I was saying it had got better for me as time passed.

God I feel awful I can't explain the full context in case she reads it but I was just trying to explain I didn't say anything unexpected or offensive or odd.

OP posts:
KittyAlPick · 30/10/2016 10:28

OP laughter and tears are very close together. My DGM, DM and I had a fit of giggles at my DGF's funeral because of the way the celebrant was bobbing around. We were all very upset but giggled anyway probably because everything felt so unreal.

If you'd made a trite comment to my other DGM about the pain of a dead child fading over time she may well have laughed at your ignorance, because for her it never did. People laugh in shock and horror as well as amusement. Don't judge your friend.

MoggieMaeEverso · 30/10/2016 10:28

People have tried to explain to you that it's not about self control.

Inappropriate laughter is a very normal reaction to emotionally charged situations.

I'm not sure how much more plainly anyone can put it.

Your friend most likely did not mean to hurt you, and could not control her involuntary response. You, however, can control your reaction, and even if you do not fully understand, you can try to accept that other adults have different responses to you, and this does not make them wrong or bad.

Backt0Black · 30/10/2016 10:29

OP,

Why post the question if you have made up your mind. Your responses are intensely goady.

You issue seems to be that people don't behave or react the way YOU want them to. ..... and now you have an issue with posters also not responding as YOU wish them to.

People have different kneejerk reflexes. Your way is not the only one. You are not the reaction police, judge and jury.
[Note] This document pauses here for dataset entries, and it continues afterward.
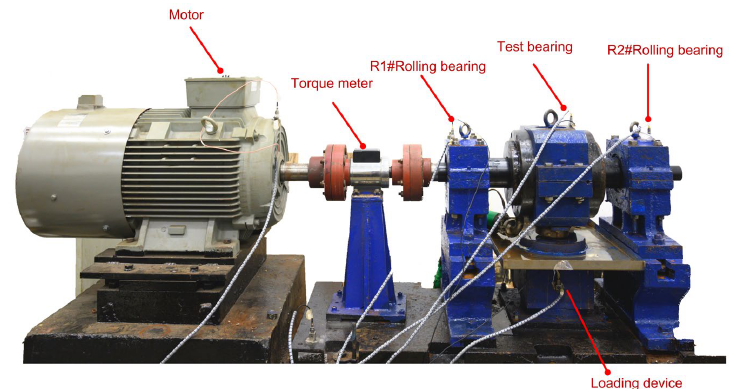
Figure 6. Physical view of the test rig.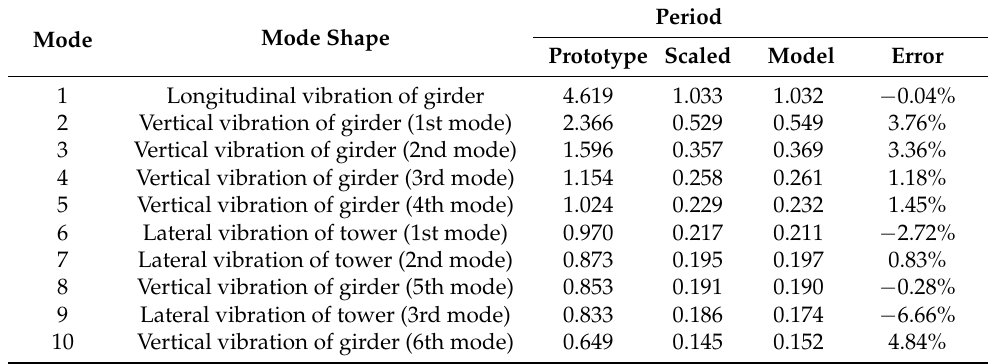
Table 3. Comparison of natural periods.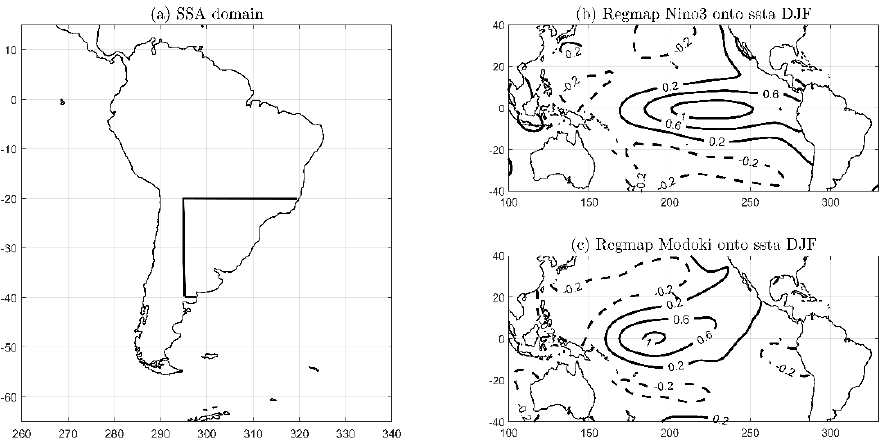
Figure 1. ( a ) Subtropical South America (SSA) domain; ( b ) regression map of Niño3 index onto sea surface temperature (SST) anomalies over the period (1979–2016); ( c ) regression map of El Niño Modoki index onto SST anomalies over the period (1979–2016). Both indices and anomalies are centered on December-January-February (DJF).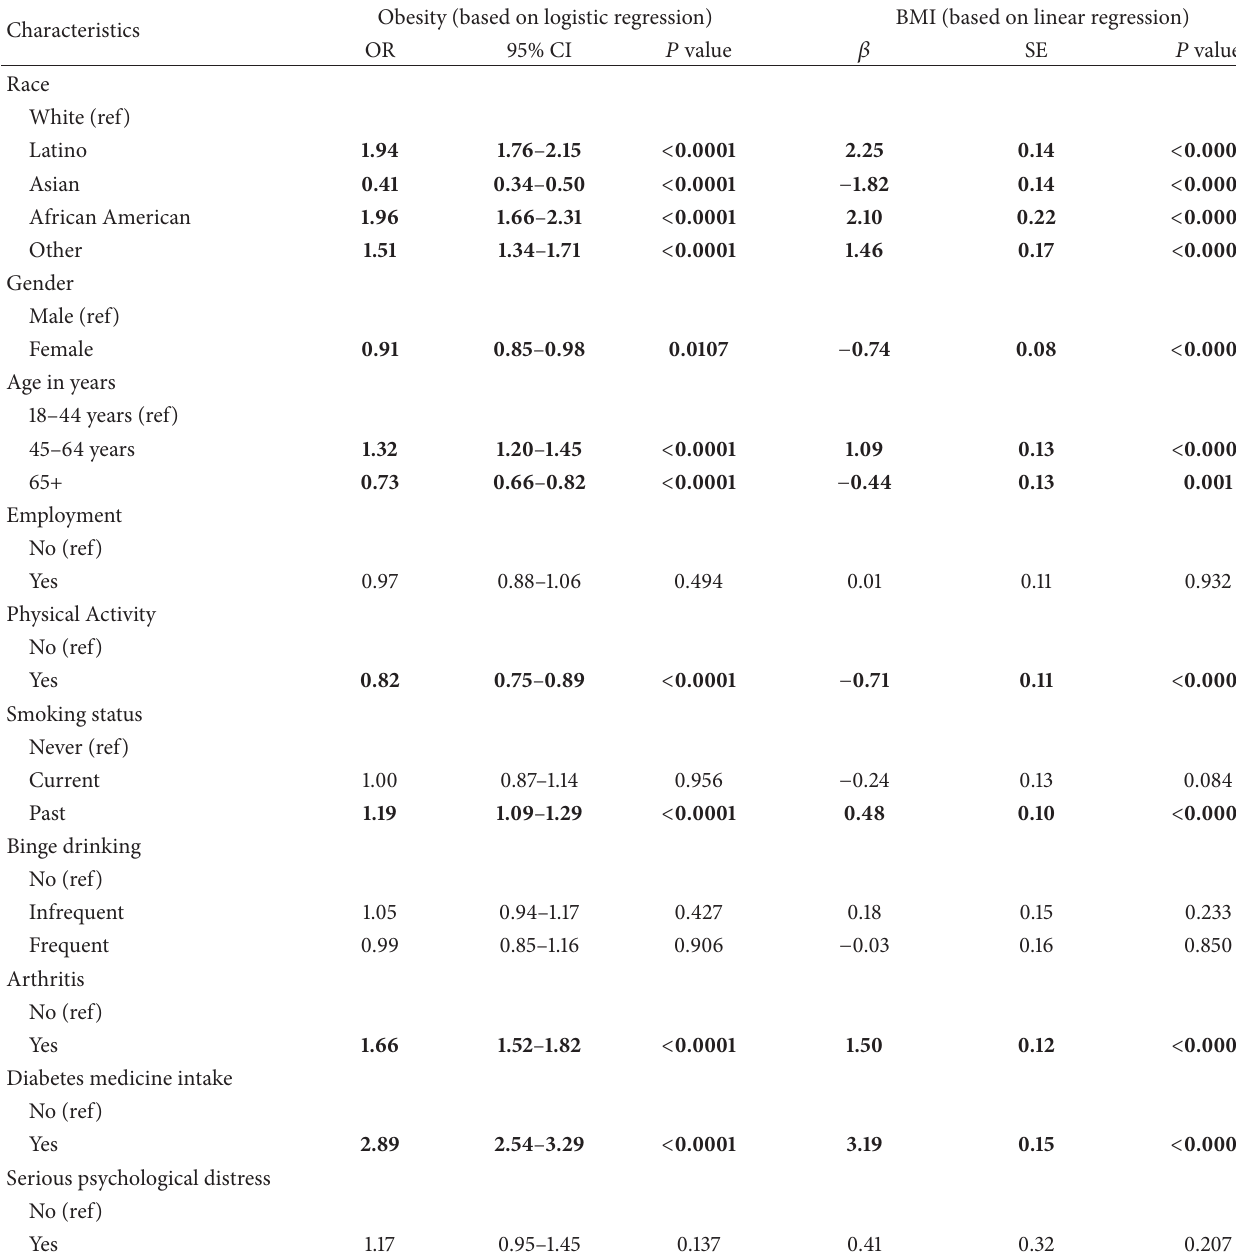
Table 2: Risk factors for obesity and BMI in U.S. adults, the 2011-12 CHIS ( 𝑛 =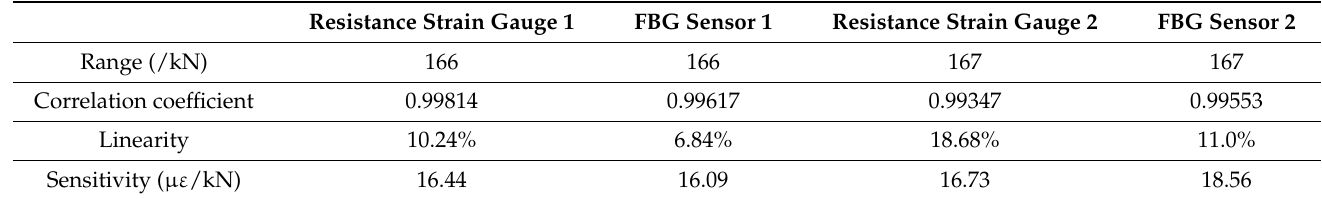
Table 2. A comparison of the indicators in the three groups of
Arfarfanarf · 30/10/2016 10:30

This reply has been deleted

Message withdrawn at poster's request.

MrsNuckyThompson · 30/10/2016 10:30

Laughter can be just a shock/ emotional reaction which just bubbles up.

I think you're over reacting especially if you just said something generic.

JellyBelli · 30/10/2016 10:32

You sound very offended. Dont do anything hasty while you are in this state of emotional reaction as you coud end the friendship and regret it later.
Its not clear from your post if you did say something that your friend considers silly, or if she is grieving. We all say silly things at least once in a lifetime. Its ok to be less than perfect. Or maybe you had a difference of opinion, well thats ok too. We dont have to be in 100% agreement 100% of the time to be friends.

Laughing doesnt mean people are happy. Its an emotional reaction, and people often laugh in shock or grief. All police officers learn this in basic training.
People cant control that reaction any more than you can control tears. Its a reaction, not a considered opinion.

sesise · 30/10/2016 10:33

I think what people aren't understanding is we were talking about grief related about something that happened to me and it was an anniversary. She said on its XXX since XXX died and I said it is yeah ... It's got a bit easier and she pissed herself laughing. I am not beings goady just didn't expect everyone to say I was being trite and they would have laughed too I feel like even more of a twat!